Fachliche Zuordnung Paläontologie
Förderung Förderung von 2006 bis 2014
Projektkennung Deutsche Forschungsgemeinschaft (DFG) - Projektnummer 18857975
 
The Rwenzori Mountains and adjacent rift flanks represent the highest uplift of rift flanks on Earth and its uplift may have signifiantly contributed to the aridisation of East Africa since the Late Miocene. Within the RIFLE programme this project aims to reconstruct the erosional evolution of the Rwenzori Mountains since their extreme uplift using topographic properties, cosmogenic nuclides (10Be) and alluvial sedi-ments.
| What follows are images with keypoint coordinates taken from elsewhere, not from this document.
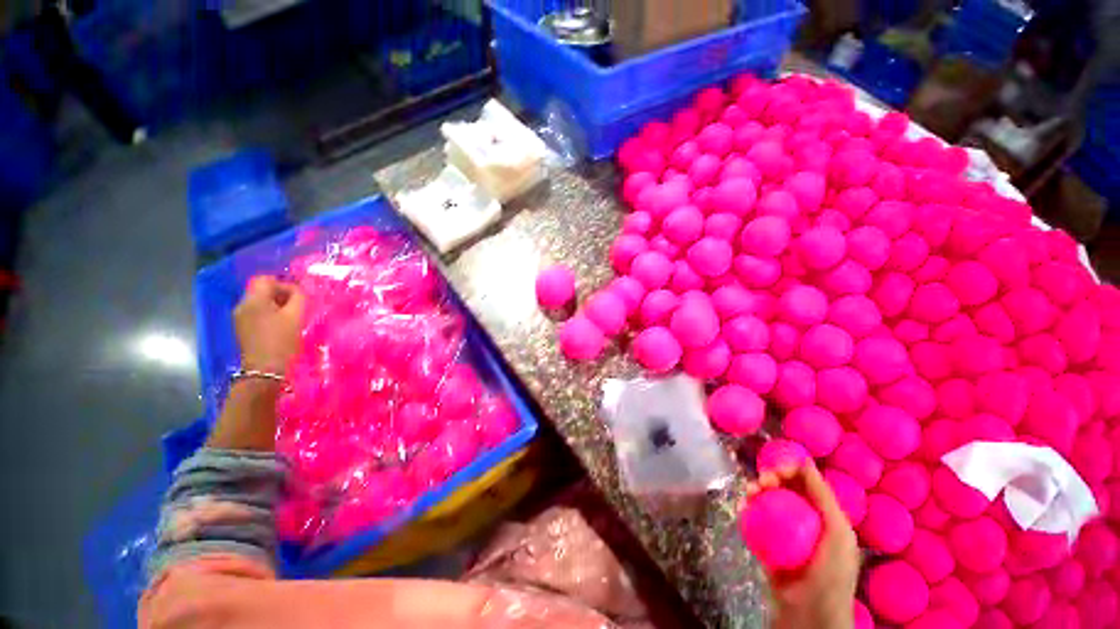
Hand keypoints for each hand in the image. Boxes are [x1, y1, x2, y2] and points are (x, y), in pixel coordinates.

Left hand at [235, 276, 305, 374]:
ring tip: (292, 317)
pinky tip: (281, 325)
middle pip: (261, 290)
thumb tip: (299, 288)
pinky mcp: (243, 328)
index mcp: (253, 300)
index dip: (284, 284)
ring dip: (277, 305)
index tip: (299, 297)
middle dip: (281, 294)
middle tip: (298, 306)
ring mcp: (240, 318)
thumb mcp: (295, 316)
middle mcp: (242, 305)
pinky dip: (270, 314)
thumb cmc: (282, 341)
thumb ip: (298, 297)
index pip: (266, 279)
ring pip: (260, 301)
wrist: (265, 370)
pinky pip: (257, 312)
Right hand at [745, 462, 859, 628]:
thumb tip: (804, 462)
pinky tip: (741, 508)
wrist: (809, 615)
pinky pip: (755, 521)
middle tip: (760, 483)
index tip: (775, 471)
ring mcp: (785, 533)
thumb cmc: (831, 573)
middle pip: (785, 489)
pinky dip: (747, 511)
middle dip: (770, 479)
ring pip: (767, 501)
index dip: (790, 471)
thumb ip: (823, 498)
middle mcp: (805, 520)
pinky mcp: (767, 544)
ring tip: (748, 494)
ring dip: (756, 492)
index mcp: (825, 516)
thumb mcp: (837, 533)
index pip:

Based on remote sensing, representative localities of active erosion and exposures of river terraces or the proximal basin fill will be selected for field studies. Suitable outcrops will be studied with respect to sedimentology and fluvial dynamics. Some OSL (optically stimulated lumines-cence) datings will deliver a time frame for the younger alluvial deposits. A highly resolved DEM (30 m) is used to analyse the landscape morphometry of the rift flanks and its dependence on uplift rates, rain-fall distribution, credibility of bedrocks, and denudation rates. Specific attention is paid to identify neotectonic movements. The controlling factors of erosion will be explored by field mapping, GIS analysis and numerical experiments using a suitable computer code of existing surface process models. Finally, the results will be integrated into an evolutionary model of erosion, sediment flux, and rift basin fill for the central western branch of the East African Rift.